By not accounting for connectivity between protected areas, many species of wildlife will become endangered—adding to an already overburdened ESA/USFWS and making the ESA even more contentious than it already is
For example, my dissertation work is focused on mountain lions in southern California. This is one of the most populated areas in the country with a projected human population of 40 million people by 2050. Mountain lions here are getting hammered by roads and human development. In fact, my population is one of the most isolated in the US and is showing troubling signs of inbreeding. We are scrambling to identify and restore connections to this population, when, if some forethought and planning was done as development was increasing, this situation could have been avoided. This is one example of one population and one species, just multiply this across the country and # of species and you can start to see what a problem this can become. And how a visionary corridors plan at the national level would be key. Healthy populations less likely to get into conflict with people
Another example that may hit closer to home—our kitchens and human health is of pollinator species. By not providing connectivity for these species it can hinder the maintenance of wild plan diversity, narrow ecosystem stability, and reduce crop production. Pollinators contribute more than 24 billion $$ to the US economy. It has been shown that providing just one strip of pollinator vegetation can promote their movement between crops and foster pollination.
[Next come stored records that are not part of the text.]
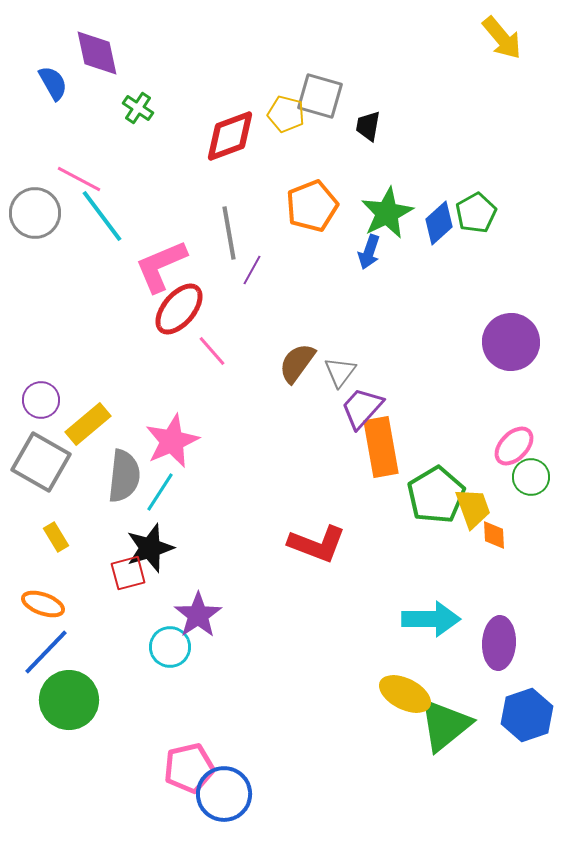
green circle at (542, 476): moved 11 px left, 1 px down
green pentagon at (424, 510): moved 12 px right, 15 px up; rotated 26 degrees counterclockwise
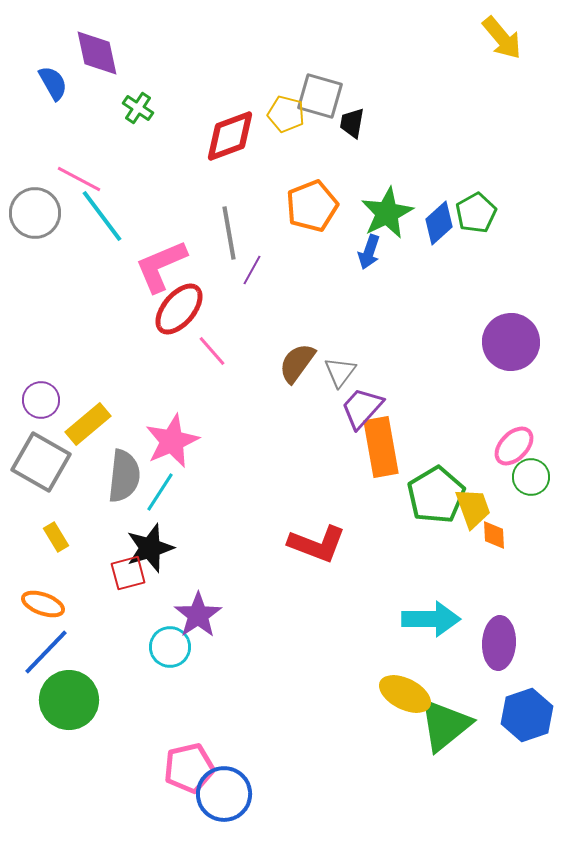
black trapezoid at (368, 126): moved 16 px left, 3 px up
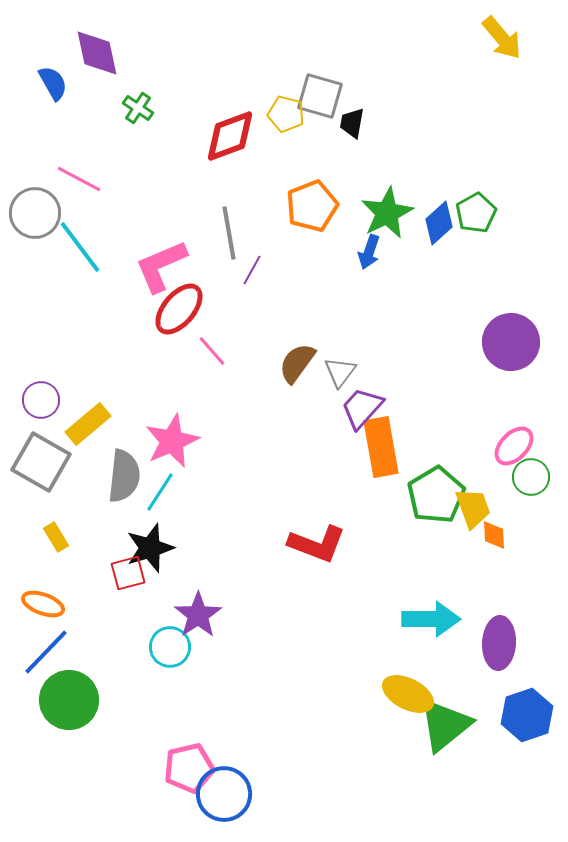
cyan line at (102, 216): moved 22 px left, 31 px down
yellow ellipse at (405, 694): moved 3 px right
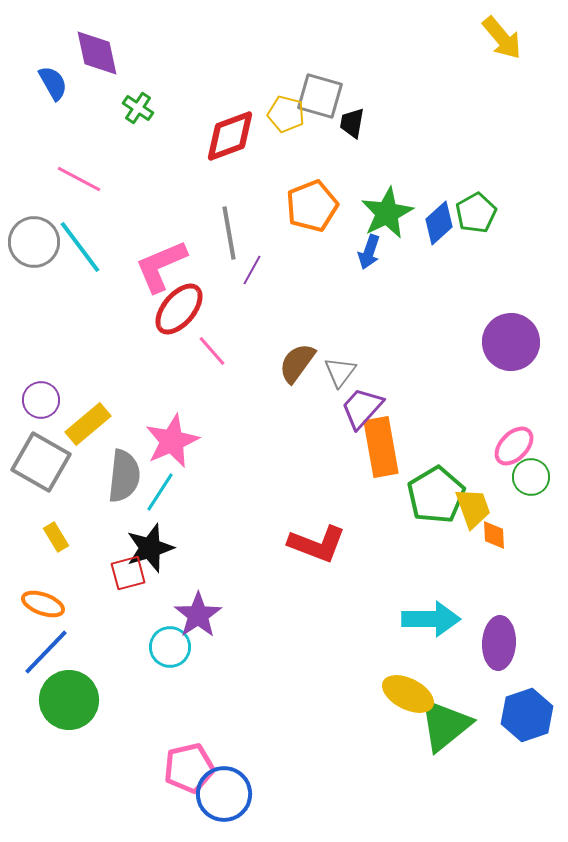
gray circle at (35, 213): moved 1 px left, 29 px down
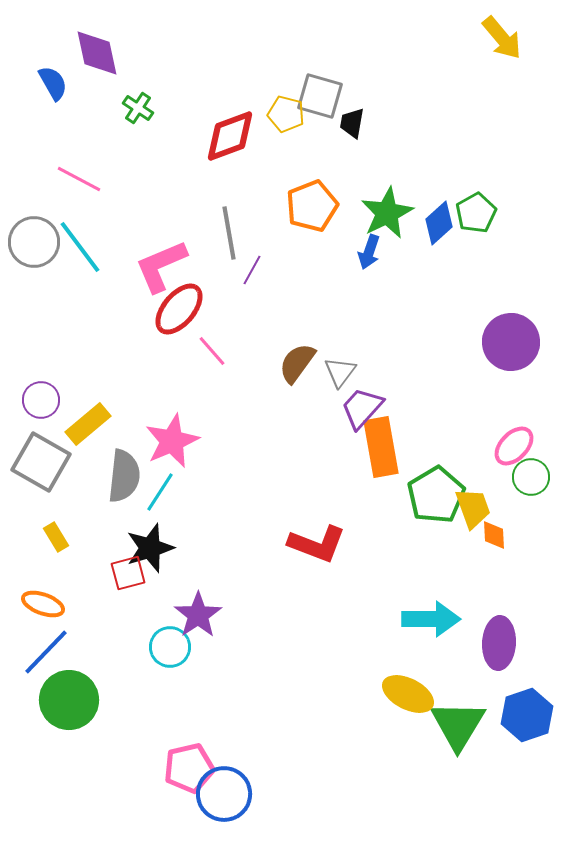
green triangle at (445, 725): moved 13 px right; rotated 20 degrees counterclockwise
This includes a lot of detail, such as statistics on human population growth in one region of the country, inbreeding in mountain lions, the issue of land use planning, a variety of impacts on pollinators, and some acronyms that her audience might not understand. The essence of why her audience should care can get lost in the details.
Wildlife provide recreational, aesthetic, spiritual, and economic value to Americans and support healthy ecosystems. Each year, wildlife viewing, hunting, and fishing pump over $145 billion into the US economy.
Wildlife survival depends on day-to-day movements, seasonal migration, or the shift of a species' geographic range in response to climate change. This includes species such as elk, pronghorn, mountain lions, salmon, and more.
Here, Kathy makes two main points: that wildlife are important and that their survival depends on their ability to move across landscapes. In discussing why wildlife are important, she frames her message in a way that includes a diverse range of values that members of Congress and their constituents might care about, including economic, recreational, aesthetic and spiritual.